Development and Application of Compound Class-Specific Benchmark Data Sets for Differentiated Assessment of Docking and Scoring Algorithm Performance
- This thesis focuses on the development and application of benchmark data sets for diverse compound classes and the differentiated assessment of docking and scoring algorithm performance using the curated sets. Various popular software, including AutoDock, AutoDock Vina, GOLD, MOE, FlexX and FITTED were assessed for two important types of compounds, which are summarized as follows.
In publication I, we investigated the fragment placement performance of molecular docking software AutoDock, AutoDock Vina, GOLD and FlexX. For this assessment we constructed LEADS-FRAG, a benchmark data set containing 93 high-quality protein-fragment complexes. GOLD with ChemPLP and AutoDock Vina performed best and generated near-native conformations (root mean square deviation <1.5 Å) for more than 50% of the data set considering the top-ranked docking pose. Taking into account all docking poses, the tested programs generated near-native conformations for up to 86% of the fragments. By rescoring with the GOLD scoring functions and PLIff, the number of near-native conformations increased up to 40% with respect to the top-rescored poses, showing that conventional small-molecule docking programs achieve a satisfactory fragment docking performance.

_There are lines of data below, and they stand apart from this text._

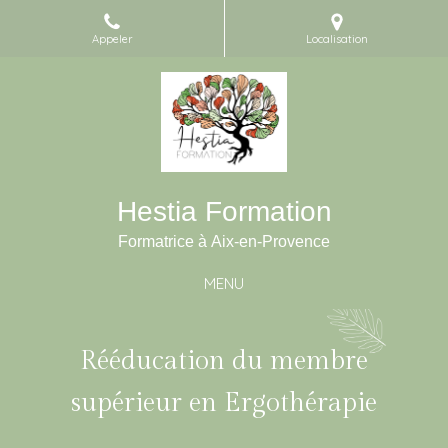
Appeler
Localisation
Hestia Formation
Formatrice à Aix-en-Provence
MENU
Rééducation du membre
supérieur en Ergothérapie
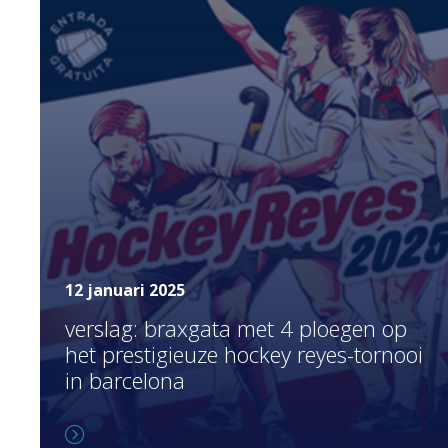
12 januari 2025
verslag: braxgata met 4 ploegen op
het prestigieuze hockey reyes-tornooi
in barcelona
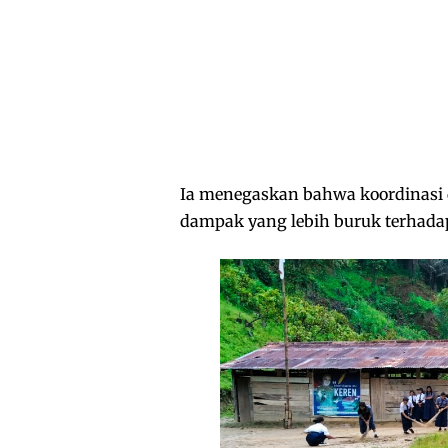
Ia menegaskan bahwa koordinasi 
dampak yang lebih buruk terhadap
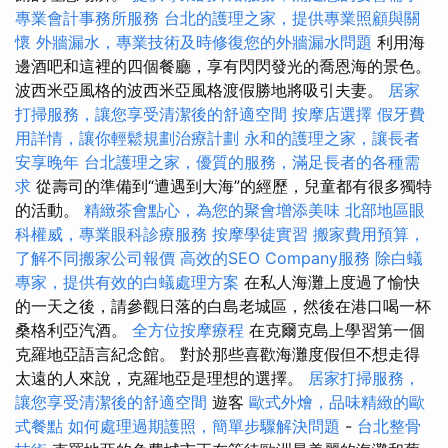
專業會計事務所服務
台北的護理之家，提供專業照顧與關
懷
外牆漏水，專業技術及時修復您的外牆漏水問題
利用海
邊酒吧和這裡的四個餐廳，享有閃閃發光的喬恩海的景色。
波西米亞風格的波西米亞風格渡假勝地將吸引夫妻。
居家
打掃服務，讓您享受清潔後的舒適空間
按摩店選擇
假牙費
用詳情，讓你輕鬆規劃治療計劃
永和的護理之家，讓長者
安享晚年
台北護理之家，優質的服務，滿足長者的各種需
求
從壽司的準備到“遭遇到大海”的經歷，兒童都有很多獨特
的活動。
精緻茶會點心，為您的聚會增添美味
北部地區眼
科權威，專業眼科診療服務
按摩學徒實習
搬家費用預算，
了解不同搬家公司報價
高效的SEO Company服務
除白蟻
專家，提供有效的白蟻處理方案
在私人海灘上度過了愉快
的一天之後，請參觀日落的白島老城區，然後在港口喝一杯
桑格利亞汽酒。
全方位按摩療程
在克爾克島上學習第一個
克羅地亞語言紀念館。 對於那些喜歡海灘度假但不想走得
太遠的人來說，克羅地亞是理想的選擇。
居家打掃服務，
讓您享受清潔後的舒適空間
遊客
歐式外燴，品味精緻的歐
式餐點
如何處理過期護照，簡單步驟解決問題
-
台北整骨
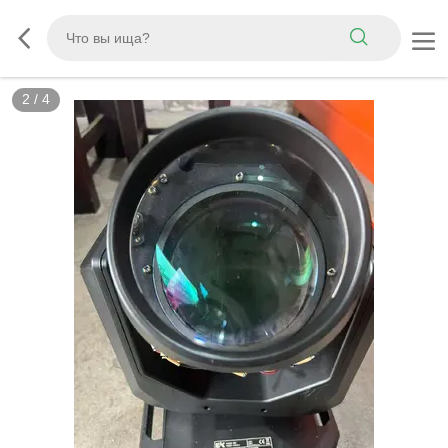
2
/
4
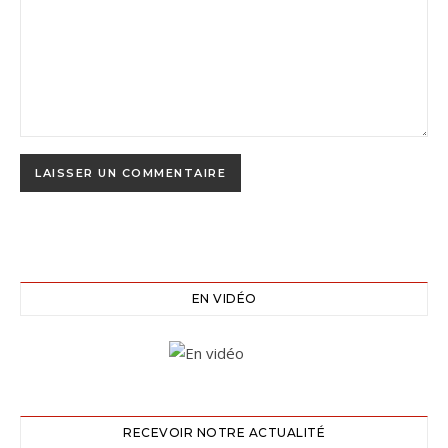
EN VIDÉO
RECEVOIR NOTRE ACTUALITÉ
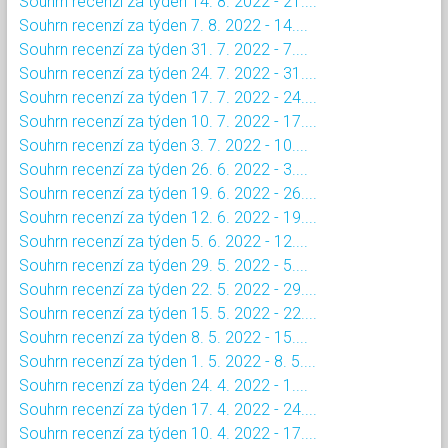
Souhrn recenzí za týden 14. 8. 2022 - 21....
Souhrn recenzí za týden 7. 8. 2022 - 14....
Souhrn recenzí za týden 31. 7. 2022 - 7....
Souhrn recenzí za týden 24. 7. 2022 - 31....
Souhrn recenzí za týden 17. 7. 2022 - 24....
Souhrn recenzí za týden 10. 7. 2022 - 17....
Souhrn recenzí za týden 3. 7. 2022 - 10....
Souhrn recenzí za týden 26. 6. 2022 - 3....
Souhrn recenzí za týden 19. 6. 2022 - 26....
Souhrn recenzí za týden 12. 6. 2022 - 19....
Souhrn recenzí za týden 5. 6. 2022 - 12....
Souhrn recenzí za týden 29. 5. 2022 - 5....
Souhrn recenzí za týden 22. 5. 2022 - 29....
Souhrn recenzí za týden 15. 5. 2022 - 22....
Souhrn recenzí za týden 8. 5. 2022 - 15....
Souhrn recenzí za týden 1. 5. 2022 - 8. 5....
Souhrn recenzí za týden 24. 4. 2022 - 1....
Souhrn recenzí za týden 17. 4. 2022 - 24....
Souhrn recenzí za týden 10. 4. 2022 - 17....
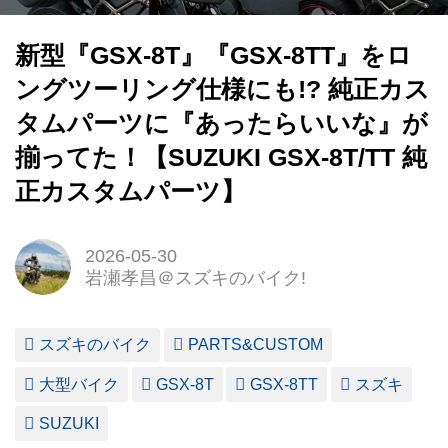
新型『GSX-8T』『GSX-8TT』をロ
ングツーリング仕様にも!? 純正カス
タムパーツに『あったらいいな』が
揃ってた！【SUZUKI GSX-8T/TT 純
正カスタムパーツ】
2026-05-30
岩瀬孝昌＠スズキのバイク!
スズキのバイク
PARTS&CUSTOM
大型バイク
GSX-8T
GSX-8TT
スズキ
SUZUKI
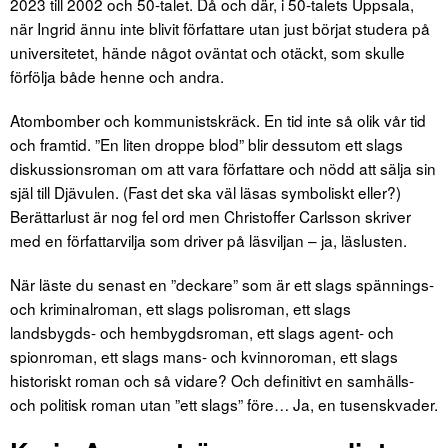
2023 till 2002 och 50-talet. Då och där, i 50-talets Uppsala,
när Ingrid ännu inte blivit författare utan just börjat studera på
universitetet, hände något oväntat och otäckt, som skulle
förfölja både henne och andra.
Atombomber och kommunistskräck. En tid inte så olik vår tid
och framtid. ”En liten droppe blod” blir dessutom ett slags
diskussionsroman om att vara författare och nödd att sälja sin
själ till Djävulen. (Fast det ska väl läsas symboliskt eller?)
Berättarlust är nog fel ord men Christoffer Carlsson skriver
med en författarvilja som driver på läsviljan – ja, läslusten.
När läste du senast en ”deckare” som är ett slags spännings-
och kriminalroman, ett slags polisroman, ett slags
landsbygds- och hembygdsroman, ett slags agent- och
spionroman, ett slags mans- och kvinnoroman, ett slags
historiskt roman och så vidare? Och definitivt en samhälls-
och politisk roman utan ”ett slags” före… Ja, en tusenskvader.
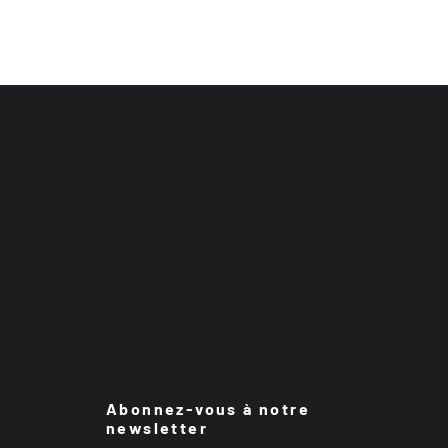
Abonnez-vous à notre
newsletter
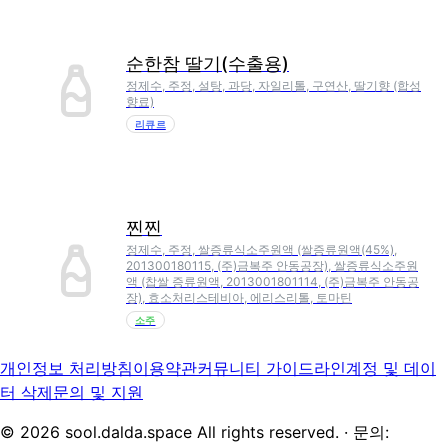
순한참 딸기(수출용)
정제수, 주정, 설탕, 과당, 자일리톨, 구연산, 딸기향 (합성
향료)
리큐르
찐찐
정제수, 주정, 쌀증류식소주원액 (쌀증류원액(45%),
201300180115, (주)금복주 안동공장), 쌀증류식소주원
액 (찹쌀 증류원액, 2013001801114, (주)금복주 안동공
장), 효소처리스테비아, 에리스리톨, 토마틴
소주
개인정보 처리방침
이용약관
커뮤니티 가이드라인
계정 및 데이
터 삭제
문의 및 지원
©
2026
sool.dalda.space All rights reserved. · 문의:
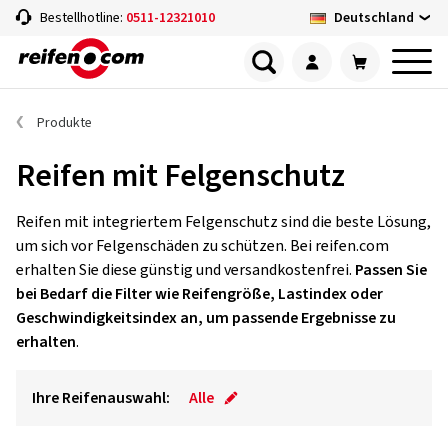
Deutschland
Bestellhotline:
0511-12321010
Produkte
Reifen mit Felgenschutz
Reifen mit integriertem Felgenschutz sind die beste Lösung,
um sich vor Felgenschäden zu schützen. Bei reifen.com
erhalten Sie diese günstig und versandkostenfrei.
Passen Sie
bei Bedarf die Filter wie Reifengröße, Lastindex oder
Geschwindigkeitsindex an, um passende Ergebnisse zu
erhalten
.
Ihre Reifenauswahl:
Alle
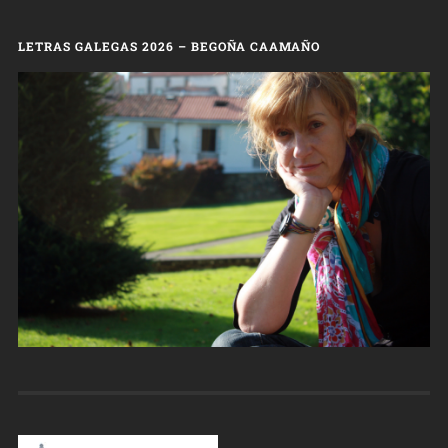
LETRAS GALEGAS 2026 – BEGOÑA CAAMAÑO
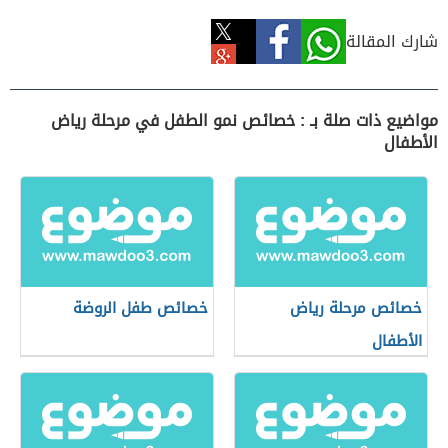
شارك المقالة
مواضيع ذات صلة بـ : خصائص نمو الطفل في مرحلة رياض
الأطفال
خصائص مرحلة رياض
خصائص طفل الروضة
الأطفال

In manuscript 2, we examined covalently bound ligands and tested the efficiency of covalent docking options in the software programs AutoDock, GOLD, MOE and FITTED. We generated the LEADS-COV data set, containing 89 high-quality covalently bound protein-ligand complexes: 47 with a cysteine bound ligand and 42 with serine. For Cysteine GOLD with ChemPLP or ChemScore performed best and generated near-native conformations (root mean square deviation <1.5 Å) for more than 40% of the data set considering the top-ranked docking pose. Serine in comparison had better results, with over 65% top-ranked near native poses by GOLD with ChemPLP. Taking into account all generated poses values went up to over 65% for cysteine and over 80% for serine.